A few months ago, Kathleen Sullivan was at work when she got a phone call: Her husband had been shot in the shoulder outside of their Richmond home in a random drive-by. The ambulance had taken him to the emergency room at Kaiser Permanente Richmond Medical Center. Sullivan drove there immediately.
When she arrived, her husband was lying on a gurney. The paramedics were hovering over his wound, going through gauze after gauze after gauze. "He was bleeding out over everything they were putting on him," Sullivan recalled. When she asked the paramedics what their plan was, they told her that Kaiser Richmond didn't have the resources to deal with that kind of trauma. They were just trying to stop the bleeding so they could take him to a bigger hospital, John Muir Medical Center in Walnut Creek, about 25 miles away.
Sullivan was angry. It was ridiculous to her that they were sitting in a hospital that was unable to treat her husband. They were sitting in a hospital waiting to go to another hospital.
It was 4 p.m. when they started moving him to John Muir. Traveling down Interstate 80, they were sure to hit bumper-to-bumper traffic. "It's a death trap if it's the certain time of the day and it's a certain thing that's gone wrong," Sullivan said. She didn't feel steady enough to drive herself, so she got a friend to take her. Instead of going down the interstate, they took a shortcut through the Berkeley hills.
Seven hours later, Sullivan's husband was out of surgery and stable. The surgeon told her that if the bullet had hit him even a quarter of an inch to the right, he wouldn't have made it.
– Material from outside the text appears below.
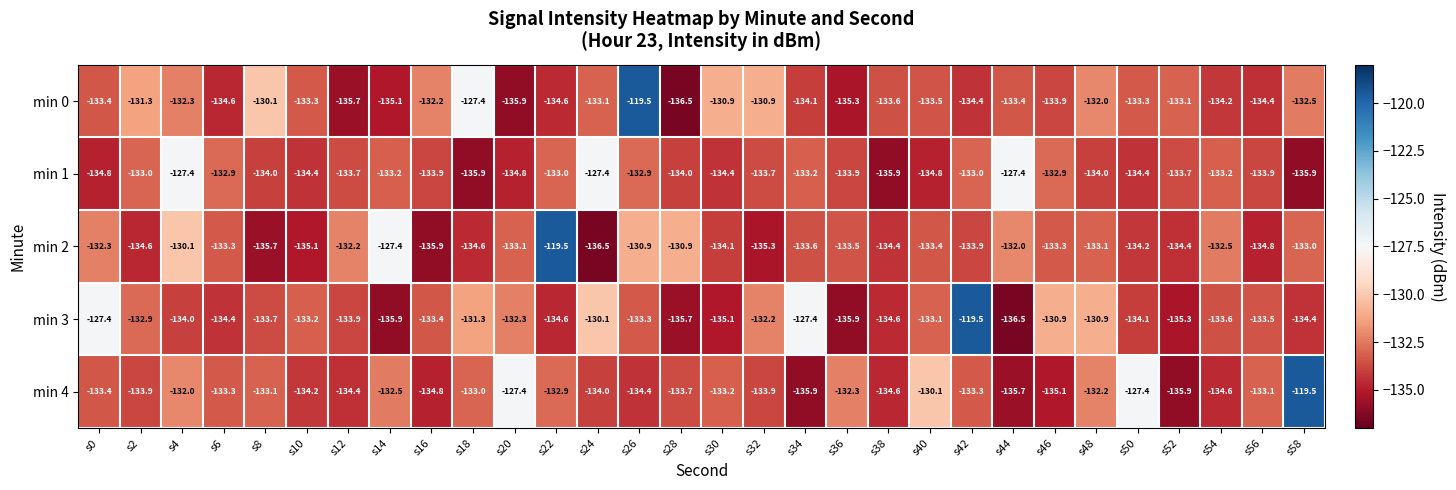

At how many categories does at least one series exceed -130?

13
It wasn't so much the wound that would've killed him, it was all those minutes that went by. "If he could have been treated at Kaiser, he could have been saved," she said.
Richmond is deep in what's often referred to as a "hospital desert." This desert stretches along the densely populated Interstate 80 corridor from Vallejo to Berkeley, with a population of about 250,000 residents. Besides the 50-bed Kaiser hospital in Richmond, there are only a handful of clinics and urgent care facilities. But there is no fully functioning emergency room in West Contra Costa County, especially not one that could handle a gunshot wound. This puts Richmond residents — who live downwind from a major oil refinery — in a precarious position.
In medical emergencies, Richmond residents rely on Kaiser Richmond, Contra Costa Regional Medical Center in Martinez, and Alta Bates Summit Medical Center in Berkeley. Of these options, only the 300-bed Alta Bates has a fully functioning emergency room. Unlike a clinic or an urgent care facility — which can treat non-emergency illnesses — a fully equipped emergency room can deal with major injuries, heart attacks, strokes, and more. But now, Sutter Health, the owner of Alta Bates, has begun to move in-patient services to its facilities in Oakland. Eventually, the not-for-profit health system plans on relocating emergency services to Oakland as well. The effects of this move will likely ripple throughout the East Bay, but the impacts will be most felt in West Contra Costa County, which is already suffering from the loss of Doctors Medical Center in San Pablo in 2015.
Sutter Health has publicly stated that it is not closing Alta Bates but merely moving in-patient and emergency services to Summit Medical Center in Oakland. According to a press release, Sutter Health is looking into ways to repurpose the Alta Bates campus "for medical services and/or support staff office space." It said the consolidation comes after the passage of Senate Bill 1953, which requires that all California hospitals either retrofit their buildings to meet stricter earthquake safety standards or cease to operate acute care services in those facilities by 2030.
Although Sutter Health argues that the consolidation will be better for patients, many worry about the effects this could have on East Bay residents. Specifically, critics of the move are concerned about travel times along I-80 in an emergency situation.
Thorild Urdal, a longtime nurse in the labor and delivery unit at Alta Bates, has seen how crucial every minute can be in an emergency situation. Driving the 11 or so miles from Richmond to Oakland can take an hour in rush-hour traffic. If someone has a major heart attack, she said, that hour can be fatal. "There's certain emergencies — if they're true emergencies — every minute can count," she said.
Berkeley Mayor Jesse Arreguín said this issue goes beyond Berkeley and puts the lives of every resident in the East Bay at risk. "Where are you going to go if you have a heart attack? What would happen if there's a fire or an earthquake?" he said. "It's going to leave our community without basic health-care services."
Located on Ashby Avenue in Berkeley, Alta Bates has served the East Bay community since its founding in 1905 by a nurse named Alta Alice Miner Bates. Over the years, the tiny hospital grew into a valuable maternity center and provided care to the community through several catastrophic events, including the Loma Prieta earthquake in 1989 and the Oakland firestorm of 1991.
In 1996, the hospital became part of Sutter Health when the Sacramento-based hospital network merged with Bay Area-based California Healthcare System. Two years later, there was a proposal to merge Alta Bates with Summit Medical Center in Oakland — the East Bay's two largest hospitals, located just 2.5 miles apart.